Sammeln für den guten Zweck

Wofür Bergedorfer Spenden benötigen

Das Fahrzeug der Bergedorfer Tafel muss täglich zuverlässig intakt sein.

Das Fahrzeug der Bergedorfer Tafel muss täglich zuverlässig intakt sein.

Foto: BGZ

Bergedorfer Tafel kaufte neuen Transporter, um weiterhin 2500 Menschen zu unterstützen.

Bergedorf.  Das neue Lieferfahrzeug gab es nicht gerade geschenkt: 60.000 Euro hat die Bergedorfer Tafel für den Mercedes-Sprinter gezahlt. „Weil im vergangenen Jahr die Sommermonate so heiß waren, haben wir lieber gleich ein Kühlfahrzeug genommen“, erklärt der Vorsitzende Peter Kuczora. „Denn auch die kommenden Sommer dürften kaum milder werden.“ Nun sind die Rücklagen der Tafel so gut wie aufgebraucht.

Hilfe für 2500 Bedürftige

Da trifft es sich gut, dass der jährliche Spendenzulauf des Vereins mit 70.000 Euro ziemlich stabil ist. „Auch 2019 läuft es bisher zufriedenstellend“, sagt Kuczora, die Menge an gespendeten Lebensmitteln könne in diesem Jahr sogar erstmals die 700-Tonnenmarke knacken. Die Bergedorfer Tafel unterstützt rund 2500 bedürftige Menschen.
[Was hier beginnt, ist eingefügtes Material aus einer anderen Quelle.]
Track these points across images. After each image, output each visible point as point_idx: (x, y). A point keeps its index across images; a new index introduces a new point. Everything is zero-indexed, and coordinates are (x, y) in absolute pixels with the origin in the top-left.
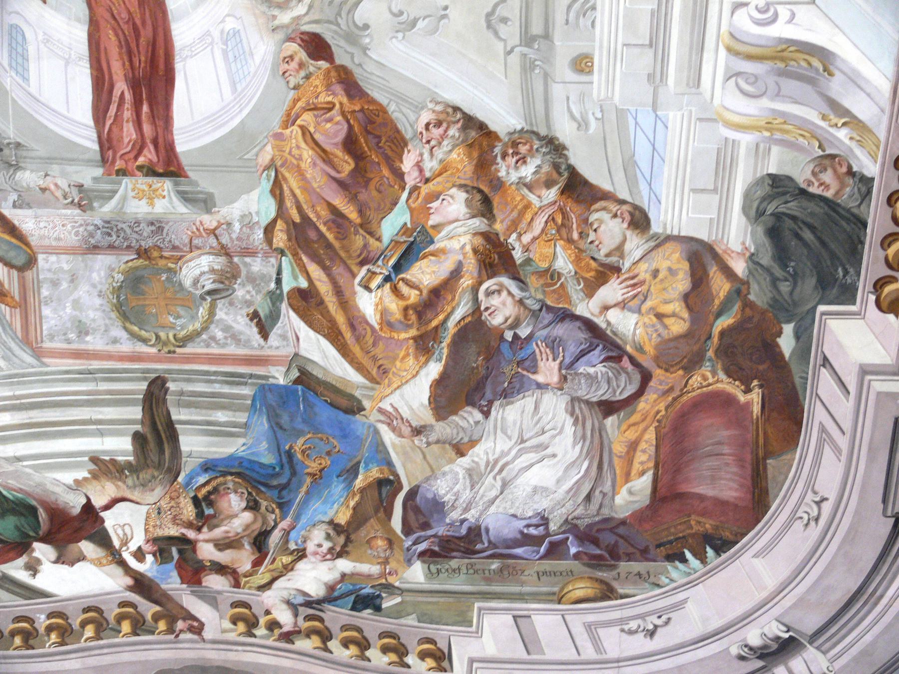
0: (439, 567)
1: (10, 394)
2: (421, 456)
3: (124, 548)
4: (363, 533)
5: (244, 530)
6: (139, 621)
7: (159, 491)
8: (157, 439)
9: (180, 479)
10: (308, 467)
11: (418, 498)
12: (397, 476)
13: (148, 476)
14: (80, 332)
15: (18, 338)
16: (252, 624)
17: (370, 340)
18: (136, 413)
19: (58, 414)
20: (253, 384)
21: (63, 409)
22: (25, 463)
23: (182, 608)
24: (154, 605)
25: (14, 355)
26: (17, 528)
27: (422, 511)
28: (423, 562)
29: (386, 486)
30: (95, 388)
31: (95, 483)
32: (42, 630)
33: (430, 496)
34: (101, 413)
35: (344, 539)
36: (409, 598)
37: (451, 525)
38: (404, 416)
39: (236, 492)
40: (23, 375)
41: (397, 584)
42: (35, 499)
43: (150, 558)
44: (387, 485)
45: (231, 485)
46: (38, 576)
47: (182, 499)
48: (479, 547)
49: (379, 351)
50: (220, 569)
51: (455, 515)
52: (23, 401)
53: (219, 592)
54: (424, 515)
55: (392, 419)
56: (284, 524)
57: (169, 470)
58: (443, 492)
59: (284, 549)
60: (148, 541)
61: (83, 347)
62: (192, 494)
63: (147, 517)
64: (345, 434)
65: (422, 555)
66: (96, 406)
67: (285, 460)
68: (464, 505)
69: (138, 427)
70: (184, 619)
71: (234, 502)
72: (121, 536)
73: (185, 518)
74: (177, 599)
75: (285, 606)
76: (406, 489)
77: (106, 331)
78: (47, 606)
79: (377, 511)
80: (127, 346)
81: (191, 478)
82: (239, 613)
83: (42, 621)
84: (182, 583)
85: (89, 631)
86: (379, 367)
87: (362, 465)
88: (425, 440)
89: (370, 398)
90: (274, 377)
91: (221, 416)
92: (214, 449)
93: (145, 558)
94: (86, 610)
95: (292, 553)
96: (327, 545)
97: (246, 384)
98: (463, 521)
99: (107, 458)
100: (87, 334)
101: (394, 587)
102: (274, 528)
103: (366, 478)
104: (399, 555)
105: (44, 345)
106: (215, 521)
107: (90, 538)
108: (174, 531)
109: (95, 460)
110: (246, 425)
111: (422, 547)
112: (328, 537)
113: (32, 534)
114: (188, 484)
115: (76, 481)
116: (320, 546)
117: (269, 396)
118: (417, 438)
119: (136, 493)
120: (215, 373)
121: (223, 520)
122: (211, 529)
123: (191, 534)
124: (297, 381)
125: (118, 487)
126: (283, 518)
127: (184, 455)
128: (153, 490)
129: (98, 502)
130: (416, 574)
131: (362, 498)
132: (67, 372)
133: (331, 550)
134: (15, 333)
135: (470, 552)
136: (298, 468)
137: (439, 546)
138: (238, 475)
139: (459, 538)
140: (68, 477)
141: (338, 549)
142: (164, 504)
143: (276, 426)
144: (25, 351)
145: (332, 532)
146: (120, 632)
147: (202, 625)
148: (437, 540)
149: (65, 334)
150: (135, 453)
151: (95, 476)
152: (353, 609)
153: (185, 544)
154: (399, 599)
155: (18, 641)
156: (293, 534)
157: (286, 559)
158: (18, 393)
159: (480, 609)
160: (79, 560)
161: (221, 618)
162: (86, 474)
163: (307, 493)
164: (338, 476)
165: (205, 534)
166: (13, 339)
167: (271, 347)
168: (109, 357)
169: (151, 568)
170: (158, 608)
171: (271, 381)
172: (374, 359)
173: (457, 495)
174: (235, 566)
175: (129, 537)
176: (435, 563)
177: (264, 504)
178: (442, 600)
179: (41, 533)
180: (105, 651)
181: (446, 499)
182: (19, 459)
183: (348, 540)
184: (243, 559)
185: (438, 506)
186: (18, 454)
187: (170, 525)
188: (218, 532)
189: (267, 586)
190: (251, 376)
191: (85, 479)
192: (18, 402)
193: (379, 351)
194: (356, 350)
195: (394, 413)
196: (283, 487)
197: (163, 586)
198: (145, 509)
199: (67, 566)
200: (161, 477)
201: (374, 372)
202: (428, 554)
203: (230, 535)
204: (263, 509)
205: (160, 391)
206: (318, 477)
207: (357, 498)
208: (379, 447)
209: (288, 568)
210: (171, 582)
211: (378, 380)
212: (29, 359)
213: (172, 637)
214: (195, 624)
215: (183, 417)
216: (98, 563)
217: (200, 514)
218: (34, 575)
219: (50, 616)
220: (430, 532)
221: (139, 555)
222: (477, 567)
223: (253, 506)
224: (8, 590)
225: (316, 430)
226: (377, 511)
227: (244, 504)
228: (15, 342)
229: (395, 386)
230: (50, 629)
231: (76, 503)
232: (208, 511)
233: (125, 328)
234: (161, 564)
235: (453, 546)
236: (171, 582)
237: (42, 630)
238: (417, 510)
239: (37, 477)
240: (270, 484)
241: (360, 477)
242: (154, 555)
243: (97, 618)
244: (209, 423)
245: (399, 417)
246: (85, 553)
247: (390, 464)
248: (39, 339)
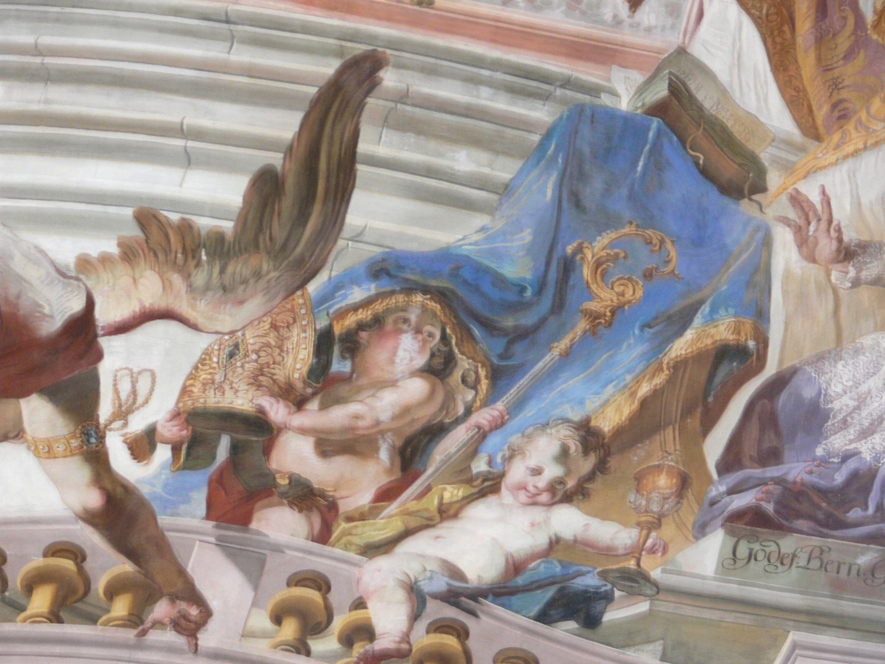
0: (756, 547)
2: (831, 306)
3: (117, 424)
4: (637, 457)
5: (395, 418)
6: (74, 591)
7: (254, 306)
8: (308, 185)
9: (313, 287)
10: (591, 297)
11: (783, 397)
12: (763, 342)
13: (247, 272)
16: (313, 624)
17: (843, 43)
18: (285, 125)
20: (563, 101)
23: (182, 573)
24: (122, 558)
27: (781, 420)
28: (730, 532)
29: (731, 361)
33: (808, 393)
35: (597, 460)
36: (666, 606)
37: (823, 462)
38: (836, 216)
39: (418, 331)
41: (656, 574)
43: (163, 453)
44: (735, 359)
45: (413, 317)
47: (295, 331)
48: (855, 514)
49: (849, 72)
50: (304, 496)
51: (838, 442)
52: (48, 60)
53: (278, 549)
54: (778, 433)
55: (807, 217)
56: (483, 417)
57: (300, 262)
58: (839, 389)
59: (460, 471)
60: (176, 415)
62: (322, 323)
63: (202, 361)
64: (702, 237)
65: (737, 517)
67: (553, 275)
68: (866, 423)
69: (276, 159)
70: (174, 598)
71: (404, 354)
72: (123, 396)
73: (280, 375)
75: (401, 595)
76: (771, 370)
79: (688, 411)
84: (208, 517)
86: (834, 106)
87: (706, 308)
88: (852, 272)
89: (787, 168)
90: (614, 93)
91: (464, 161)
92: (414, 231)
93: (152, 447)
95: (470, 481)
96: (552, 471)
97: (545, 97)
98: (846, 457)
99: (174, 217)
101: (646, 578)
102: (458, 421)
103: (699, 338)
104: (690, 513)
106: (343, 390)
107: (53, 394)
108: (242, 400)
109: (147, 218)
110: (505, 190)
111: (741, 501)
112: (564, 456)
114: (326, 298)
116: (537, 472)
117: (586, 131)
118: (839, 266)
119: (202, 305)
120: (495, 65)
121: (360, 390)
122: (324, 407)
123: (278, 412)
124: (659, 110)
125: (167, 285)
126: (488, 402)
127: (346, 232)
128: (241, 302)
129: (104, 315)
130: (703, 558)
131: (670, 381)
133: (552, 488)
135: (832, 523)
136: (572, 297)
137: (777, 503)
138: (441, 295)
139: (823, 492)
140: (66, 249)
141: (571, 483)
142: (251, 339)
143: (570, 197)
145: (574, 446)
146: (22, 609)
147: (207, 613)
148: (777, 490)
151: (129, 254)
152: (544, 617)
153: (258, 430)
154: (643, 607)
156: (493, 441)
157: (452, 493)
159: (795, 646)
161: (255, 604)
162: (111, 247)
163: (567, 355)
164: (644, 326)
165: (313, 416)
167: (636, 26)
169: (156, 476)
170: (126, 567)
171: (605, 100)
172: (835, 85)
173: (861, 402)
174: (337, 495)
175: (140, 400)
176: (753, 538)
177: (464, 364)
178: (730, 618)
181: (836, 405)
183: (601, 467)
184: (358, 482)
185: (815, 418)
187: (243, 387)
188: (338, 416)
189: (385, 547)
190: (567, 83)
191: (105, 260)
193: (849, 72)
194: (807, 62)
195: (819, 207)
196: (522, 335)
197: (164, 520)
198: (200, 343)
200: (273, 274)
201: (821, 113)
202: (747, 518)
203: (361, 423)
204: (457, 375)
205: (360, 84)
206: (605, 325)
207: (659, 380)
208: (758, 276)
209: (447, 513)
211: (822, 130)
213: (130, 634)
215: (382, 151)
217: (320, 372)
220: (773, 472)
221: (142, 446)
222: (834, 556)
223: (438, 369)
225: (648, 220)
226: (688, 411)
227: (421, 361)
229: (849, 148)
231: (56, 307)
232: (339, 366)
234: (185, 468)
235: (804, 507)
238: (770, 422)
240: (486, 322)
241: (689, 334)
242: (176, 449)
244: (430, 172)
245: (825, 217)
246: (26, 425)
247: (761, 315)
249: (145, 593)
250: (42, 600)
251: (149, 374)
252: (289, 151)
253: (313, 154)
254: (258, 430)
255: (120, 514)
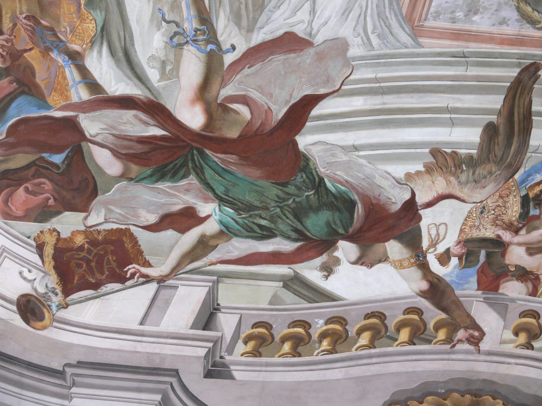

Weniger zufrieden ist Girija Harland vom Verein Bergedorfer für Völkerverständigung, der Geflüchtete unterstützt: „2015 und 2016 haben wir Zuwendungen in fünfstelliger Höhe erhalten, aber diese Zeiten sind vorbei“, sagt sie. In diesem Jahr dürften es weniger als 5000 Euro sein, die an Spenden beim Verein ankommen. „Wir brauchen sie dringend für unsere nicht projektgebundene Integrationsarbeit“, sagt Harland. „Ersatzteile aus der Fahrradwerkstatt, ein Frauenausflug, ein zusätzlicher Schwimmkursus für Frauen, ein Kulturabend im ,Haus für alle’ – das sind nur ein paar Beispiele.“

Viele Vereine bitten jetzt um Unterstützung

In den Wochen vor Weihnachten flattern täglich Spendenbriefe aus aller Welt in unsere Briefkästen: von Greenpeace, vom Deutschen Roten Kreuz, von der DLRG, von Unicef. Doch viele Bergedorfer möchten in ihrer unmittelbaren Umgebung Gutes tun, und auch da gibt es Bedarf:

Kirchengemeinde St. Petri und Pauli: Die Petri-und-Pauli-Spende finanziert eine halbe Mitarbeiterstelle. So werden etwa Seniorennachmittage, die fachliche Begleitung ehrenamtlicher Mitarbeiter oder Spaziergänge für Trauernde ermöglicht.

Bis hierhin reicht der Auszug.